Back at our home base, The Bloom Hotel in Ho Chi Minh City by late Christmas night, we fell into bed still clinging to the sounds of the soft, gentle lapping of the bay's cool waters (yes, I swam!) and the vision of peace and majesty that our minds would not soon relinquish. It's a good vision to keep close to your heart and mind, when you are again the dodge ball on the teeming streets and sidewalks of Saigon.



The Grand Hotel

We spent our last two nights at The Grand Hotel. This was our home base 12 years ago, where we first bonded with our tiny, new daughter Amity Bess Van Thanh Le Wood. It was fun recounting the initial challenges ("of eating, sleeping and staying dry") memorialized on our 1998 video and to luxuriate in this elegant, French-style, historic hotel in the nicer, (designer-shop-lined street) part of town. As before, it was from here that we took the time to shop for "nifty souvenirs for the folks back home.

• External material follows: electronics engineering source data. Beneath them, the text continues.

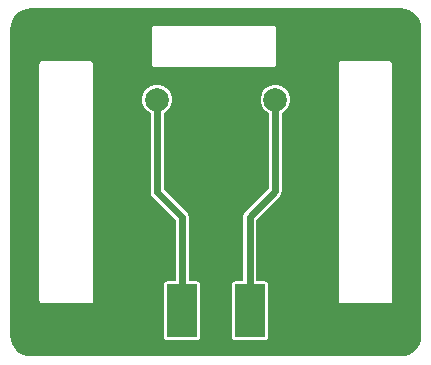
<source format=gbl>
G04*
G04 #@! TF.GenerationSoftware,Altium Limited,Altium Designer,21.7.2 (23)*
G04*
G04 Layer_Physical_Order=2*
G04 Layer_Color=16711680*
%FSLAX25Y25*%
%MOIN*%
G70*
G04*
G04 #@! TF.SameCoordinates,FE62E581-B11F-4354-8991-A981333A1506*
G04*
G04*
G04 #@! TF.FilePolarity,Positive*
G04*
G01*
G75*
%ADD12C,0.01968*%
%ADD13C,0.07874*%
%ADD14C,0.02362*%
G36*
X139129Y116962D02*
X140412Y116573D01*
X141594Y115941D01*
X142630Y115091D01*
X143480Y114055D01*
X144112Y112872D01*
X144501Y111590D01*
X144632Y110266D01*
X144630Y110256D01*
Y7894D01*
X144632Y7884D01*
X144501Y6560D01*
X144112Y5277D01*
X143480Y4095D01*
X142630Y3059D01*
X141594Y2209D01*
X140412Y1577D01*
X139129Y1188D01*
X137805Y1057D01*
X137795Y1059D01*
X14496D01*
X14486Y1057D01*
X13162Y1188D01*
X11879Y1577D01*
X10697Y2209D01*
X9661Y3059D01*
X8811Y4095D01*
X8179Y5277D01*
X7790Y6560D01*
X7659Y7884D01*
X7661Y7894D01*
Y110256D01*
X7659Y110266D01*
X7790Y111590D01*
X8179Y112872D01*
X8811Y114055D01*
X9661Y115091D01*
X10697Y115941D01*
X11879Y116573D01*
X13162Y116962D01*
X14486Y117092D01*
X14496Y117090D01*
X137795D01*
X137805Y117092D01*
X139129Y116962D01*
D02*
G37*
%LPC*%
G36*
X95204Y111296D02*
X55834D01*
X55436Y111216D01*
X55099Y110991D01*
X54874Y110654D01*
X54795Y110256D01*
Y98445D01*
X54874Y98047D01*
X55099Y97710D01*
X55436Y97484D01*
X55834Y97405D01*
X95204D01*
X95602Y97484D01*
X95939Y97710D01*
X96165Y98047D01*
X96244Y98445D01*
Y110256D01*
X96165Y110654D01*
X95939Y110991D01*
X95602Y111216D01*
X95204Y111296D01*
D02*
G37*
G36*
X133858Y99485D02*
X118110D01*
X117712Y99405D01*
X117375Y99180D01*
X117150Y98843D01*
X117071Y98445D01*
Y19717D01*
X117150Y19319D01*
X117375Y18982D01*
X117712Y18757D01*
X118110Y18677D01*
X133796D01*
X133858Y18665D01*
X134256Y18744D01*
X134593Y18970D01*
X134819Y19307D01*
X134898Y19705D01*
Y98445D01*
X134819Y98843D01*
X134593Y99180D01*
X134256Y99405D01*
X133858Y99485D01*
D02*
G37*
G36*
X34181D02*
X18433D01*
X18035Y99405D01*
X17697Y99180D01*
X17472Y98843D01*
X17393Y98445D01*
Y19705D01*
X17472Y19307D01*
X17697Y18970D01*
X18035Y18744D01*
X18433Y18665D01*
X34181D01*
X34578Y18744D01*
X34916Y18970D01*
X35141Y19307D01*
X35220Y19705D01*
Y98445D01*
X35141Y98843D01*
X34916Y99180D01*
X34578Y99405D01*
X34181Y99485D01*
D02*
G37*
G36*
X96654Y91571D02*
X95354D01*
X94098Y91234D01*
X92973Y90584D01*
X92053Y89665D01*
X91403Y88539D01*
X91067Y87284D01*
Y85984D01*
X91403Y84728D01*
X92053Y83602D01*
X92973Y82683D01*
X93780Y82217D01*
Y56925D01*
X85927Y49073D01*
X85445Y48351D01*
X85276Y47500D01*
X85276Y47500D01*
Y26020D01*
X82500D01*
X82110Y25942D01*
X81779Y25721D01*
X81558Y25390D01*
X81480Y25000D01*
Y7500D01*
X81558Y7110D01*
X81779Y6779D01*
X82110Y6558D01*
X82500Y6480D01*
X92500D01*
X92890Y6558D01*
X93221Y6779D01*
X93442Y7110D01*
X93520Y7500D01*
Y25000D01*
X93442Y25390D01*
X93221Y25721D01*
X92890Y25942D01*
X92500Y26020D01*
X89724D01*
Y46579D01*
X97576Y54431D01*
X97576Y54431D01*
X98058Y55153D01*
X98228Y56004D01*
X98228Y56004D01*
Y82217D01*
X99035Y82683D01*
X99954Y83602D01*
X100604Y84728D01*
X100941Y85984D01*
Y87284D01*
X100604Y88539D01*
X99954Y89665D01*
X99035Y90584D01*
X97910Y91234D01*
X96654Y91571D01*
D02*
G37*
G36*
X57284D02*
X55984D01*
X54728Y91234D01*
X53602Y90584D01*
X52683Y89665D01*
X52033Y88539D01*
X51697Y87284D01*
Y85984D01*
X52033Y84728D01*
X52683Y83602D01*
X53602Y82683D01*
X54410Y82217D01*
Y55866D01*
X54410Y55866D01*
X54579Y55015D01*
X55061Y54294D01*
X62776Y46579D01*
Y26020D01*
X60000D01*
X59610Y25942D01*
X59279Y25721D01*
X59058Y25390D01*
X58980Y25000D01*
Y7500D01*
X59058Y7110D01*
X59279Y6779D01*
X59610Y6558D01*
X60000Y6480D01*
X70000D01*
X70390Y6558D01*
X70721Y6779D01*
X70942Y7110D01*
X71020Y7500D01*
Y25000D01*
X70942Y25390D01*
X70721Y25721D01*
X70390Y25942D01*
X70000Y26020D01*
X67224D01*
Y47500D01*
X67224Y47500D01*
X67054Y48351D01*
X66572Y49073D01*
X66572Y49073D01*
X58858Y56787D01*
Y82217D01*
X59665Y82683D01*
X60584Y83602D01*
X61234Y84728D01*
X61571Y85984D01*
Y87284D01*
X61234Y88539D01*
X60584Y89665D01*
X59665Y90584D01*
X58539Y91234D01*
X57284Y91571D01*
D02*
G37*
%LPD*%
G36*
X92500Y7500D02*
X82500D01*
Y25000D01*
X92500D01*
Y7500D01*
D02*
G37*
G36*
X70000D02*
X60000D01*
Y25000D01*
X70000D01*
Y7500D01*
D02*
G37*
D12*
X90303Y21606D02*
D03*
Y18803D02*
D03*
Y16000D02*
D03*
Y13197D02*
D03*
Y10394D02*
D03*
X87500Y21606D02*
D03*
Y18803D02*
D03*
Y16000D02*
D03*
Y13197D02*
D03*
Y10394D02*
D03*
X84697Y21606D02*
D03*
Y18803D02*
D03*
Y16000D02*
D03*
Y13197D02*
D03*
Y10394D02*
D03*
X67803Y21606D02*
D03*
Y18803D02*
D03*
Y16000D02*
D03*
Y13197D02*
D03*
Y10394D02*
D03*
X65000Y21606D02*
D03*
Y18803D02*
D03*
Y16000D02*
D03*
Y13197D02*
D03*
Y10394D02*
D03*
X62197Y21606D02*
D03*
Y18803D02*
D03*
Y16000D02*
D03*
Y13197D02*
D03*
Y10394D02*
D03*
D13*
X56634Y86634D02*
D03*
X96004D02*
D03*
D14*
X87500Y18500D02*
Y47500D01*
X96004Y56004D01*
Y86634D01*
X65000Y20500D02*
Y47500D01*
X56634Y55866D02*
X65000Y47500D01*
X56634Y55866D02*
Y86634D01*
M02*

</source>
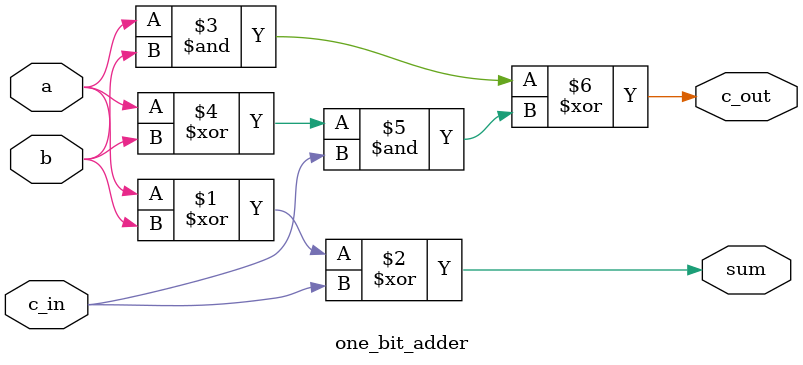
<source format=v>
module one_bit_adder(
  input wire a,
  input wire b,
  input wire c_in,
  output wire sum,
  output wire c_out
);

assign sum = (a ^ b) ^ c_in;
assign c_out = (a & b) ^ ((a ^ b) & c_in);

endmodule

</source>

Can Gio and Monkey Islands

The day before we left, we headed out of town for a tour of Can Gio and Monkey Islands. This "Eco-Park" and island whose residents have been fishing and harvesting rice (Vietnam is the 3rd largest exporter of rice in the world), with the same labor intensive methods for hundreds of years, is home to bats, crocodiles, and the infamous wild monkeys. This is the actual 'Monkey Jungle' where unchecked monkeys run free across the landscape and your back. They'll steal your shirt and hat, if you don't watch out. Amity and our delightful tour guide, Phou, forged a universal bond as they clutched each other in fright when the monkeys came too close. Phou was born and raised in the Mekong Delta and moved to Ho Chi Minh City with her parents for more opportunity. She attended school in the city, learned flawless English and a wealth of information which made her by far our favorite guide to this incredible, resilient, mysterious, ancient, modern, elegant, primitive, scary, warm and welcoming country and its people. Phou became part of our family by the end of that day and we would liked to have brought her home with us. On our last night, Mr. Thanh, his wife and sons invited us to their home for dinner. We had yet another banquet provided by people who own little and share all. Even Amity nibbled at the sumptuous home made spring rolls, shrimp salad and glazed chicken wings filling our bowls. And just when we thought we'd done justice to the feast, out came the ever-present bubbling hot pot of broth and endless, nameless vegetables for simmering. We learned one culinary maxim if not many on this trip. The rice noodles go directly into your bowl with hot broth poured over them. Any other method leads to over cooked noodles, which would be unfortunate.